Certain issuers will include CA cert to trust in the Secret for a specific certificate. Strimzi could use this cert instead of requiring the user to provide one. However, this is not recommended. On the cert-manager website they explicitly state: "When configuring the client you should independently choose and fetch the CA certificates that you want to trust. Download the CA out of band and store it in a Secret or ConfigMap separate from the Secret containing the server's private key and certificate." To keep to this best practice and also allow Strimzi to have the same behaviour for all issuers I have chosen to require the user to provide the CA certs to trust up-front.
Strimzi could keep control of when to renew/replace certificates/keys and instead use the lower-level custom resources such as CertificateRequest
.
I chose not to do this since part of the motivation for this feature is to offload certificate management to a dedicated tool.
Strimzi could not interact with cert-manager custom resources at all and instead just deal with the resulting Secrets directly.
This could work for the ClientsCa, however we already provide the option for users to configure listener certificates, so there is no need for an alternative option.
For the ClusterCa the certificates needed are complex, since there are multiple different nodes and network connections.
It would be very complex for the user to hand-craft the right certificates, and would also restrict their ability to scale up the cluster,
since they would need to create the new certificates up front.
For these reasons it makes sense for Strimzi to create the Certificate
custom resources.
A previous version of this proposal described the User Operator making a copy of the cert-manager certificate Secret for each KafkaUser
.
This was removed because there was no check being used to determine whether the Secret data should be copied into the Strimzi managed Secret.
As a result having a copy is not needed.
This also means the user Secret
will not contain the ClientsCA public cert.
However since the user is managing the CA (via cert-manager) this is not an issue.
A previous version of this proposal described the user pausing Strimzi reconciliation when the Cluster CA key is replaced.

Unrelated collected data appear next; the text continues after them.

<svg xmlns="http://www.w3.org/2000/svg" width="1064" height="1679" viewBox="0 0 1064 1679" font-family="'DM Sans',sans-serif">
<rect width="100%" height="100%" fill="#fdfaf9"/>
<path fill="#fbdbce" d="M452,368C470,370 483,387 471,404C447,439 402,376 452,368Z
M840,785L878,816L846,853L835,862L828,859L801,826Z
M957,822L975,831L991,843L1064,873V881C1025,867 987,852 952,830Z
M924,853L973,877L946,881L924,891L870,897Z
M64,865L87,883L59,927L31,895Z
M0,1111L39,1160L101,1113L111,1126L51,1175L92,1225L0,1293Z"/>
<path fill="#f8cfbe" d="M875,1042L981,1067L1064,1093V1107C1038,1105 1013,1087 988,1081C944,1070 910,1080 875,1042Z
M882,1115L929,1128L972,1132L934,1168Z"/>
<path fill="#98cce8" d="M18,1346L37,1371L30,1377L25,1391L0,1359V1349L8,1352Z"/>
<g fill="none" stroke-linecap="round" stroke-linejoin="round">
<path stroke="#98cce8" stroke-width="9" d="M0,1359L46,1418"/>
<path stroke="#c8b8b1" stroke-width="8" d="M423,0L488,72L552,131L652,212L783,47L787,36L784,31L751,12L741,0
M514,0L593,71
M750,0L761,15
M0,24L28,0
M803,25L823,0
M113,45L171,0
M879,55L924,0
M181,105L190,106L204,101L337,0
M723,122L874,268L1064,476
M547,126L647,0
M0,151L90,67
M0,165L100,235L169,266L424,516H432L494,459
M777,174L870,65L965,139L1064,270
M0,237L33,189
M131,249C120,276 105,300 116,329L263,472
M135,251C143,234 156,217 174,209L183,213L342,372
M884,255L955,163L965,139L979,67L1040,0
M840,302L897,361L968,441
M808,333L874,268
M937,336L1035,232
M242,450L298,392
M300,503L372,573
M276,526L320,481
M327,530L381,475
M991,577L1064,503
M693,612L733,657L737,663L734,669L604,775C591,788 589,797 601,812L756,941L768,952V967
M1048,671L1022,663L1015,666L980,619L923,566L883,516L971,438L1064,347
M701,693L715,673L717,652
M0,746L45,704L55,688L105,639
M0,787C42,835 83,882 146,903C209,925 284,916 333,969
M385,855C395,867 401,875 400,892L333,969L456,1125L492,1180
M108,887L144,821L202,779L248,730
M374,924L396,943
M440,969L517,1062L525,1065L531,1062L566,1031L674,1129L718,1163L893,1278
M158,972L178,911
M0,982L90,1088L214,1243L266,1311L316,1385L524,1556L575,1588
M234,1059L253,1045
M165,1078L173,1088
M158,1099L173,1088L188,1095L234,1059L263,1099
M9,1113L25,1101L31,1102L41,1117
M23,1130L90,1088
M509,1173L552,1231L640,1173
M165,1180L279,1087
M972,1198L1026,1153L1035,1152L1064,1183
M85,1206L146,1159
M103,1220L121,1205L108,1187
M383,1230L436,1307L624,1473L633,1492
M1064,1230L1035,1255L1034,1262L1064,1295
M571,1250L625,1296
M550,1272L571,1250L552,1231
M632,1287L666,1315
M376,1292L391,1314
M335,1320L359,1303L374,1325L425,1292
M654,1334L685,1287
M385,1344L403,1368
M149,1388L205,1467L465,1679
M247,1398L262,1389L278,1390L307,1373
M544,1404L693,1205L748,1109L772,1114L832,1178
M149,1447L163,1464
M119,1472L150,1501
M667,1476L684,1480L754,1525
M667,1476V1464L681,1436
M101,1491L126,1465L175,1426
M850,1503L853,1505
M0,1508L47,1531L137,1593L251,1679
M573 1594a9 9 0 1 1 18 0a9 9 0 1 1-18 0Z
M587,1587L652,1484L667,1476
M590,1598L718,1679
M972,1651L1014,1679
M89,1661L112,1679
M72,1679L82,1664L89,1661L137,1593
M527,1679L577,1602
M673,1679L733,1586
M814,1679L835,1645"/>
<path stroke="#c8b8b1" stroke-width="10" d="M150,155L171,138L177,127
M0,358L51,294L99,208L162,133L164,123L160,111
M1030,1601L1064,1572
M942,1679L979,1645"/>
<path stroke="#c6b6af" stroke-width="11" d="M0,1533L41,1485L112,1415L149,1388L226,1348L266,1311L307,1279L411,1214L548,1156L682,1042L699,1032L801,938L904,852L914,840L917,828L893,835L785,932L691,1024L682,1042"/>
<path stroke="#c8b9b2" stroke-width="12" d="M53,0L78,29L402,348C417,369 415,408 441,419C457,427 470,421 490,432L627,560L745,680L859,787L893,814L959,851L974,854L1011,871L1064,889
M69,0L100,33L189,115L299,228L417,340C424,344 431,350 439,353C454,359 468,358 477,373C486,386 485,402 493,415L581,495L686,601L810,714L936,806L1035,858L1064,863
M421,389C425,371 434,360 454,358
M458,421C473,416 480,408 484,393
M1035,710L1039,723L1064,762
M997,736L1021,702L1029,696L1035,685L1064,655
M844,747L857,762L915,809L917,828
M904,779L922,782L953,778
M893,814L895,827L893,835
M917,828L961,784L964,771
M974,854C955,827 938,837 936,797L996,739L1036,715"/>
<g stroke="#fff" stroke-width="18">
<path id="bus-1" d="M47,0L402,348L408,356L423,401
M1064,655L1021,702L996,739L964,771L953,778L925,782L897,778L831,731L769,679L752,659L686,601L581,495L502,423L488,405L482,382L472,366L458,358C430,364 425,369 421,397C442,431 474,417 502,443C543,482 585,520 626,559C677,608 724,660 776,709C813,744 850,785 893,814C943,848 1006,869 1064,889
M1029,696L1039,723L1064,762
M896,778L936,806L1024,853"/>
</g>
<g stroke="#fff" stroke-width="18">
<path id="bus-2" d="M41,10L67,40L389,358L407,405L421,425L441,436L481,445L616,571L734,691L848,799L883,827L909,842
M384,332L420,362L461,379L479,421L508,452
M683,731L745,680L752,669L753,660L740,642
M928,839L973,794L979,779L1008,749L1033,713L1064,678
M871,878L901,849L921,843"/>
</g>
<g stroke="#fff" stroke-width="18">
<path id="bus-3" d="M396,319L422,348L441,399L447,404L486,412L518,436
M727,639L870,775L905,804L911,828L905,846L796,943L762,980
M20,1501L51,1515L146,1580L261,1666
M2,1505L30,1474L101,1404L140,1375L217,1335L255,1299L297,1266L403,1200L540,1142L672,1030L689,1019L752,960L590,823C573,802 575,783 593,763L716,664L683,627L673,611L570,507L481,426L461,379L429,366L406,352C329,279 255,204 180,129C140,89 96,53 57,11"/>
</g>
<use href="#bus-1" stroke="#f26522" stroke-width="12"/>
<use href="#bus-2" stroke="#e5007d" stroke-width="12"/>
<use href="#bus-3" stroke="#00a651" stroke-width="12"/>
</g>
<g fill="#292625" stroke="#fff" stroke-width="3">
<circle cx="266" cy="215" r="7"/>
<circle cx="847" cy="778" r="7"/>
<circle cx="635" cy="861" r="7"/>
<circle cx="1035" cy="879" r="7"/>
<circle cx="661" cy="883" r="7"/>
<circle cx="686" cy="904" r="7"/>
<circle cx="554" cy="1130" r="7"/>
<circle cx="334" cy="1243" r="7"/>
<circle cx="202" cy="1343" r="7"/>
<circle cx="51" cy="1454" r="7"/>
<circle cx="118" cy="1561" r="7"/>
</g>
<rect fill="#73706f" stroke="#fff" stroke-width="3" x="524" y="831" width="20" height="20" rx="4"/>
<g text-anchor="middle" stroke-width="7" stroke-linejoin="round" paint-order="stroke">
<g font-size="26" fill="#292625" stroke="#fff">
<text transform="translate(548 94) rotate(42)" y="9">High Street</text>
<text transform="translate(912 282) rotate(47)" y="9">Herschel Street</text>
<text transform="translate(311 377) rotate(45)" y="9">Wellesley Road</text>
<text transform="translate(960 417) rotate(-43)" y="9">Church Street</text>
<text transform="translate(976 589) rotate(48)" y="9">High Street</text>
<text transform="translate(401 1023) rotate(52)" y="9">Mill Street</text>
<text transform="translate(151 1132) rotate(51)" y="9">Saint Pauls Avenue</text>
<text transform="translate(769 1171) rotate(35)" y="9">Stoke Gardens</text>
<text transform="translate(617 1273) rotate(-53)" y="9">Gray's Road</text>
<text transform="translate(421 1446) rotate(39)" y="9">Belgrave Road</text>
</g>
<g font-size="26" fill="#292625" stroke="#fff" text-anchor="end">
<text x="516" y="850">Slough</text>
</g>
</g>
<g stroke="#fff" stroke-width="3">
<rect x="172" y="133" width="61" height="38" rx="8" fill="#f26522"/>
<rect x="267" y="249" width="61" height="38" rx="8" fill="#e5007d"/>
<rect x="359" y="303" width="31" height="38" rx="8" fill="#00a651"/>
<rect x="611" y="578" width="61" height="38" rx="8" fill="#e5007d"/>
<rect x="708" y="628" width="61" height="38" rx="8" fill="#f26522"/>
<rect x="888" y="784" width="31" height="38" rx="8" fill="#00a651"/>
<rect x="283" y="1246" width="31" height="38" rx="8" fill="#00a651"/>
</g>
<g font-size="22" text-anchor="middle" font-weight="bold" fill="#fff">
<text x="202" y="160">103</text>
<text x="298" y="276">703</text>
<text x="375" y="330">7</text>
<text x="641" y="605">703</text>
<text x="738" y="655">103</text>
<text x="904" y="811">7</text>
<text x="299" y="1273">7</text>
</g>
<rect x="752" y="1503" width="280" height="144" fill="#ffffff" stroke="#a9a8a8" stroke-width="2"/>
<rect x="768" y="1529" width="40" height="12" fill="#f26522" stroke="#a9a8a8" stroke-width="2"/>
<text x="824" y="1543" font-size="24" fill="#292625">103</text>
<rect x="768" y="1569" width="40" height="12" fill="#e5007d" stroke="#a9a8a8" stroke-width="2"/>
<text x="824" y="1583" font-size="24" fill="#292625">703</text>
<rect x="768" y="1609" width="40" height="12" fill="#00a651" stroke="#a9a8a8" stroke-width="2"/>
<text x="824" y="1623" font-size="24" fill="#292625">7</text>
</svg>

This was to address a scenario where new end-entity certificates are issued by cert-manager before Strimzi is given the new Cluster CA public cert that trusts those certificates. This was removed because it is unclear whether this is a reasonable constraint on the user, and if the user does not pause Strimzi could result in the Kafka certificates being incorrectly updated and Kafka pods failing to start. Instead, the proposal now describes the use of cert path validation to determine when the Cluster CA key has been replaced.